Determinant of Block Matrices: How Do Non-Zero Blocks Affect the Determinant?

[Dethrone]

View attachment 4098

I don't quite follow this, can anyone explain?

 

[Jameson]

Hi Rido12. I haven't actually used this fact but it appears what is going on it that we are blocking the matrix into this form:

\(\displaystyle \left(\begin{array}{cc}A_{11} & A_{12} \\ A_{21} & A_{22} \end{array}\right)\)

More particularly we are choosing $A_{12}=0$ so we end up with a lower triangular block matrix that looks like this:

\(\displaystyle \left(\begin{array}{cc}A_{11} &0 \\ A_{21} & A_{22} \end{array}\right)\)

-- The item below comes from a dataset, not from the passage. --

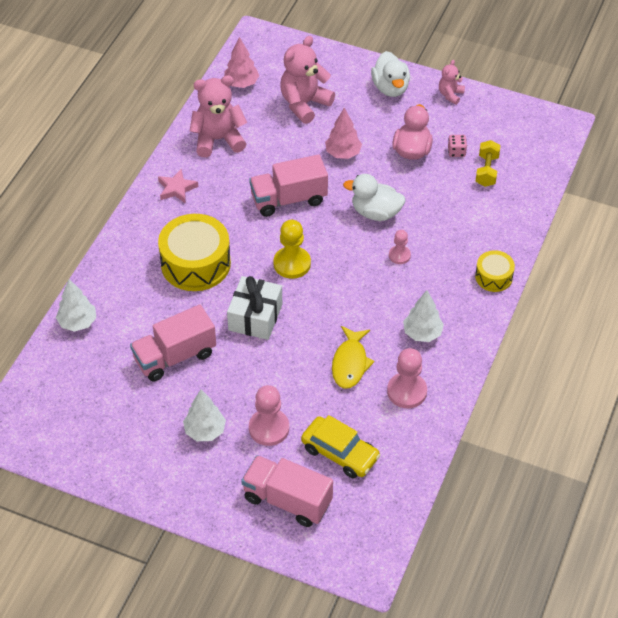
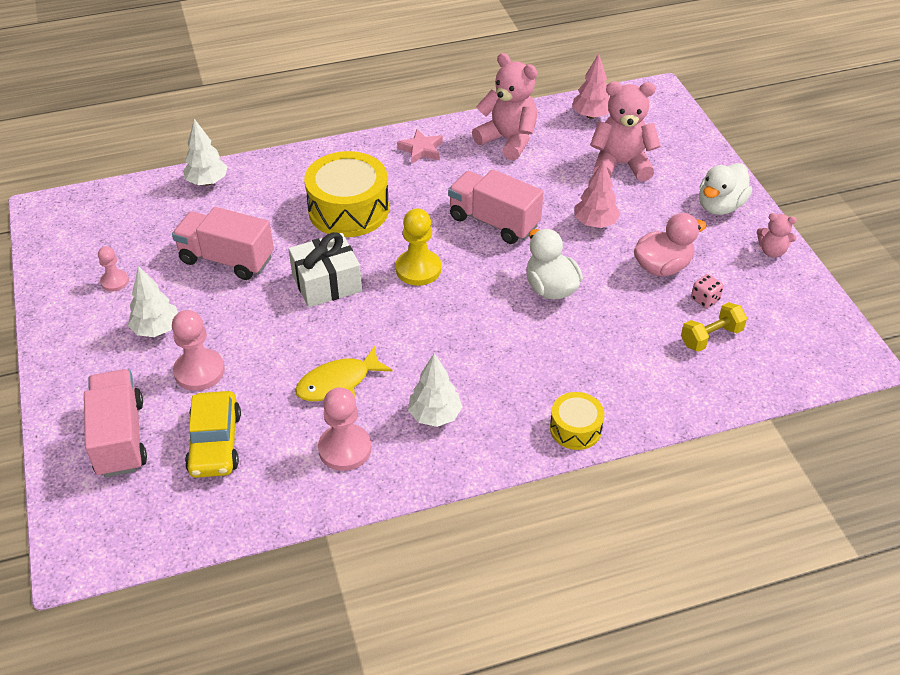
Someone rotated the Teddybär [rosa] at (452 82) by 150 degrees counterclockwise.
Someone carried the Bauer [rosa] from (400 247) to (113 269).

So, $\text{det}\left(\begin{array}{cc}A_{11} &0 \\ A_{21} & A_{22} \end{array}\right)=\text{det}(A_{11}A_{22}-0A_{21})=\text{det}(A_{11}A_{22})=\text{det}(A_{11})\text{det}(A_{22})$

I think that's the basic argument. Here is a link with some useful info on it as well. :)

 

[Dethrone]

Hi Jameson! :D

Thanks for the reply - so it appears that the blocks don't have to be of the same size? By that, I mean $A_{11}$ appears to be of size $2$ by $2$ while $A_{21}$ seems to be of $3$ by $2$. If so, this seems to be a pretty useful tool! (Cool)

 

[I like Serena]

Hi Jameson! :D

Thanks for the reply - so it appears that the blocks don't have to be of the same size? By that, I mean $A_{11}$ appears to be of size $2$ by $2$ while $A_{21}$ seems to be of $3$ by $2$. If so, this seems to be a pretty useful tool! (Cool)

Hey Rido! ;)

See here.

So the block matrices can be of any size, but either right top, or left bottom has to be zero.